Daily stand-ups are really, really helpful. Things change day to day in Ops teams and taking 10 minutes each morning to get everyone in sync with what’s going on is a huge help. Identifying blocks and talking about how to clear those is a big part of this. When everyone is there talking about things, saying “I’m blocked waiting for xyz” is an opportunity to get that problem solved today.
Also documenting proposals using a shared document system like Google Docs is a massive improvement. I can write up a proposal for something and instead of asking for feedback, people can add it right to the document – they can make comments, etc. We get together for a 30-60 minute meeting to review the document & the feedback and we take a shot at a final proposal. If there are still open questions we go back and answer those. The key is that much of the work is done asynchronously rather than asking that everyone bring their best, most un-distracted thoughts, into a meeting.
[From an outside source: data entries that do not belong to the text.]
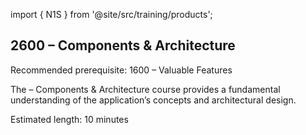 import { N1S } from '@site/src/training/products';

## 2600 <N1S /> – Components & Architecture

Recommended prerequisite: 1600 <N1S /> – Valuable Features

The <N1S /> – Components & Architecture course provides a fundamental understanding of the application’s concepts and architectural design.

Estimated length: 10 minutes
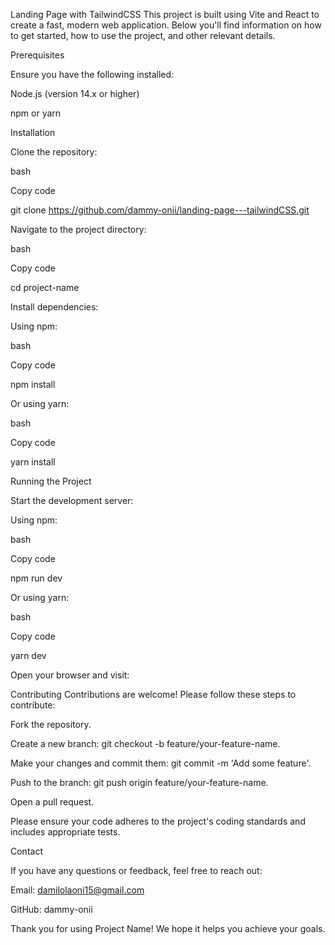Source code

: Landing Page with TailwindCSS
This project is built using Vite and React to create a fast, modern web application. Below you'll find information on how to get started, how to use the project, and other relevant details.


Prerequisites

Ensure you have the following installed:


Node.js (version 14.x or higher)

npm or yarn

Installation

Clone the repository:


bash

Copy code

git clone https://github.com/dammy-onii/landing-page---tailwindCSS.git

Navigate to the project directory:


bash

Copy code

cd project-name

Install dependencies:


Using npm:


bash

Copy code

npm install

Or using yarn:

bash

Copy code

yarn install

Running the Project

Start the development server:

Using npm:


bash

Copy code

npm run dev

Or using yarn:


bash

Copy code

yarn dev

Open your browser and visit:


Contributing
Contributions are welcome! Please follow these steps to contribute:


Fork the repository.

Create a new branch: git checkout -b feature/your-feature-name.

Make your changes and commit them: git commit -m 'Add some feature'.

Push to the branch: git push origin feature/your-feature-name.

Open a pull request.

Please ensure your code adheres to the project's coding standards and includes appropriate tests.



Contact

If you have any questions or feedback, feel free to reach out:



Email: damilolaoni15@gmail.com

GitHub: dammy-onii

Thank you for using Project Name! We hope it helps you achieve your goals.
Lastly, with all of this, there is change. Nobody wants to be stuck in the same role for years – people in Operations want to learn new things, they want an opportunity to take something that needs improvement and leave their mark on it. In every infrastructure there are some cool projects and there are some lame projects. There are also those parts of the system that are just a pain in the ass to maintain & nobody wants to do it. It’s important to rotate these around.
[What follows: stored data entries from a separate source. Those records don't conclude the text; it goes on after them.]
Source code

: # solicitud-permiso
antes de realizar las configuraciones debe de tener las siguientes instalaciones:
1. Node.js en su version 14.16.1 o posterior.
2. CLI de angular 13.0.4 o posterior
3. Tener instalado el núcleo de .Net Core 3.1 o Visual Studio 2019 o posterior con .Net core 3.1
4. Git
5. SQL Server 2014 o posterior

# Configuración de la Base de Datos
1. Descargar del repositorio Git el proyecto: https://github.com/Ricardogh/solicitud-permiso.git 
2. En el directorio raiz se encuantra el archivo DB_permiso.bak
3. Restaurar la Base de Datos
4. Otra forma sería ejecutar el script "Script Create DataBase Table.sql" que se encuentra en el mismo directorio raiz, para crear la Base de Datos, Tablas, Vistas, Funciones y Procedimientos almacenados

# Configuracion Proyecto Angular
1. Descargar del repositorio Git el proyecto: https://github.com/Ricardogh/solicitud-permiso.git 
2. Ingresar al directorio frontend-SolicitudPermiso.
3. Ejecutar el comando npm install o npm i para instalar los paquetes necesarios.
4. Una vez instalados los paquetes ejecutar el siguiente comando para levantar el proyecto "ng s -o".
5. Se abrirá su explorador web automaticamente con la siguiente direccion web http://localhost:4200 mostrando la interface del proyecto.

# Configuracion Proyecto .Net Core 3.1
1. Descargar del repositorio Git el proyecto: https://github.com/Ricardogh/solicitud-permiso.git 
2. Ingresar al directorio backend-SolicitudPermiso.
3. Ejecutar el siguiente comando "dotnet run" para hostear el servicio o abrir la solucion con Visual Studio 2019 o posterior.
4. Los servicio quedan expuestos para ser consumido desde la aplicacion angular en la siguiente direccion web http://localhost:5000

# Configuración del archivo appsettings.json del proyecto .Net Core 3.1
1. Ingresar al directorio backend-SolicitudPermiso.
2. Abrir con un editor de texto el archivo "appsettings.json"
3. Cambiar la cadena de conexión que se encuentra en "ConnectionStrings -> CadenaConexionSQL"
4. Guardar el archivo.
What has worked in my experience is a periodic review of the priorities. You start with a review of work in progress so that folks know what they are signing up for if they want to tackle an area they aren’t working in today. Then you wipe the slate clean & go functional area by functional area asking who wants to be involved.
The trick with this process is to try to allow folks who have projects in flight to maintain that responsibility while giving someone else a shot at learning about the system. This is where the P1/P2 roles can really be leveraged. If you are re-building your network and you really need the same guy to maintain his momentum in that project – he becomes the P2, continuing that work. You assign a new P1 (if someone new wants to be involved) and you have them tackle the day to day interrupts. The two members work together on it and the new gets to learn while the old gets to finish their project.
If a functional area has no work in progress and you really want to move something new forward there, find the person who’s passionate about making that change and make them a P1. Find a P2 that can help enable them and let them go for it.
Ownership is an important part of any job and in Operations it has been the light that keeps me coming back. Giving that ability to every member of your team is important, and hopefully this gives you some ideas about how to do that.